Comme il est assez évident qu’on ne pourra pas changer le monde en 80 jours, il est souhaitable de chercher des moyens pour l’améliorer un peu. Il faut donc compter sur la générosité de tous, mais ceux qui ont plus que ce qu’ils peuvent dépenser en une vie ou même en une année sont particulièrement visés. Cela justifie d’encourager ces derniers à puiser dans les fonds qu’ils thésaurisent pour l’avenir et à se montrer toujours plus généreux, ce qui n’enlève rien à « leur valeur », bien au contraire.

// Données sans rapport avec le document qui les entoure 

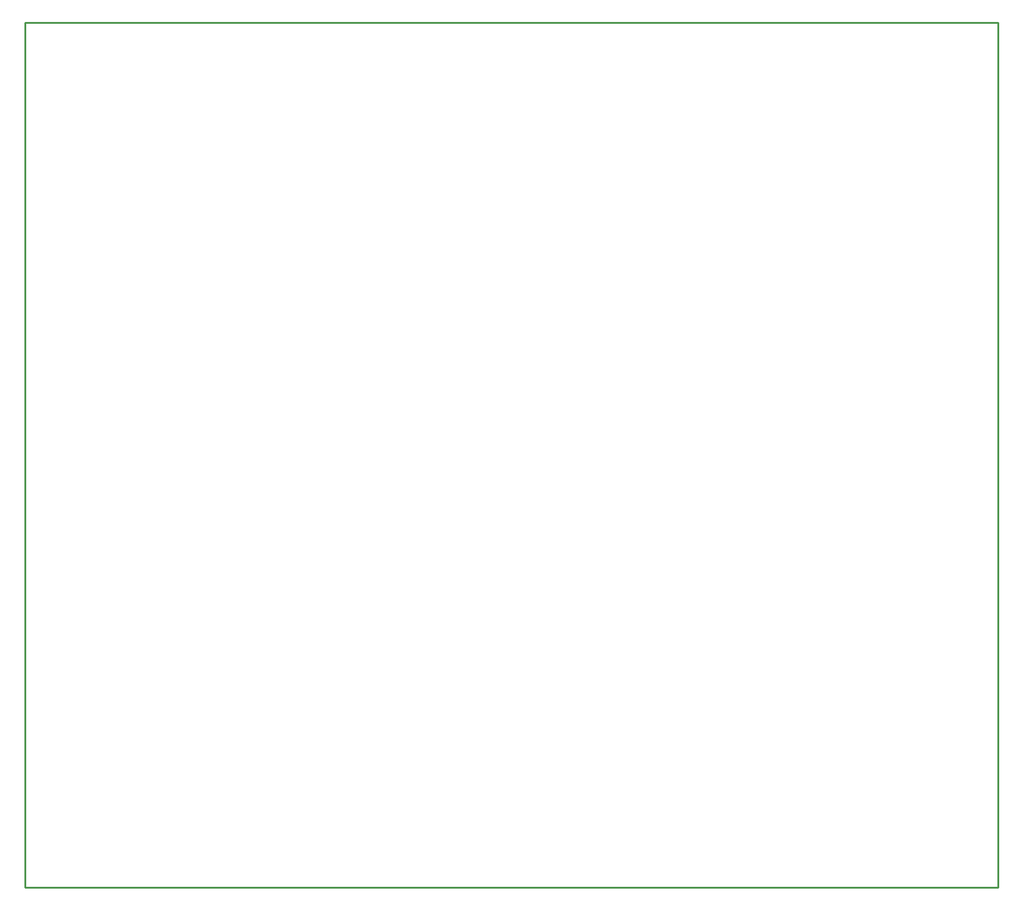
<source format=gbr>
G04 EAGLE Gerber X2 export*
%TF.Part,Single*%
%TF.FileFunction,Profile,NP*%
%TF.FilePolarity,Positive*%
%TF.GenerationSoftware,Autodesk,EAGLE,9.0.0*%
%TF.CreationDate,2018-06-20T06:24:19Z*%
G75*
%MOMM*%
%FSLAX34Y34*%
%LPD*%
%AMOC8*
5,1,8,0,0,1.08239X$1,22.5*%
G01*
%ADD10C,0.254000*%


D10*
X-59000Y-981000D02*
X1291000Y-981000D01*
X1291000Y219000D01*
X-59000Y219000D01*
X-59000Y-981000D01*
M02*

</source>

C’est maintenant que les organismes d’entraide, les groupes populaires, ceux et celles qui accompagnent les personnes aux prises avec les tentations de la consommation sans en avoir les moyens, qui luttent parfois pour surmonter des dettes, qui vivent des situations psychologiques et sociales difficiles. Ces petits salariés qui travaillent fort contre la pauvreté ont besoin d’argent, même pas pour eux, mais pour en pour aider d’autres… En distribuant de l’aide alimentaire, vestimentaire ou en réclamant des logements sociaux, ils tentent de changer le monde pour le rendre meilleur. C’est de l’amour dont on a le plus besoin, de l’amour en acte, celui qu’on appelait autrefois « charité », non pas parce que c’est la solution, mais parce que c’est un moindre mal pour répartir — Oh ! si peu ! — la richesse accumulée, et ce davantage en faveur des personnes, des groupes et des peuples appauvris.

L’auteur-compositeur alternatif Claude Prieur a produit un album intitulé Mangez tous d’l’amour qui va dans le sens de cette conclusion.

L’argent mène le monde
Mais l’argent ne me mènera pas
Car je n’en ai pas !

Je ne suis pas un grand amateur de clip vidéo et les images de celui-ci ne me plaisent pas particulièrement, sauf que la chanson se veut en lien avec les idées que je défends ! Alors en toute simplicité, je vous propose de le visionner en guise de solidarité avec ceux qui n’en ont pas, mais qui ont peut-être, souhaitons-le, plus facilement accès à l’amour…

http://www.youtube.com/watch?v=wKw26AcXFjs

1 Comments

  1. Céline

    Puisqu’on parle de la « valeur » estimée de ceux qui font de scandaleux salaires, je me questionne sur la « valeur » qu’on accorde aux « insalariées » que sont les mamans au foyer, formatrices de notre société de demain… Vivra-t-on un jour dans une société qui saura reconnaître à sa juste valeur ces femmes qui « donnent leur vie » pour transformer notre société.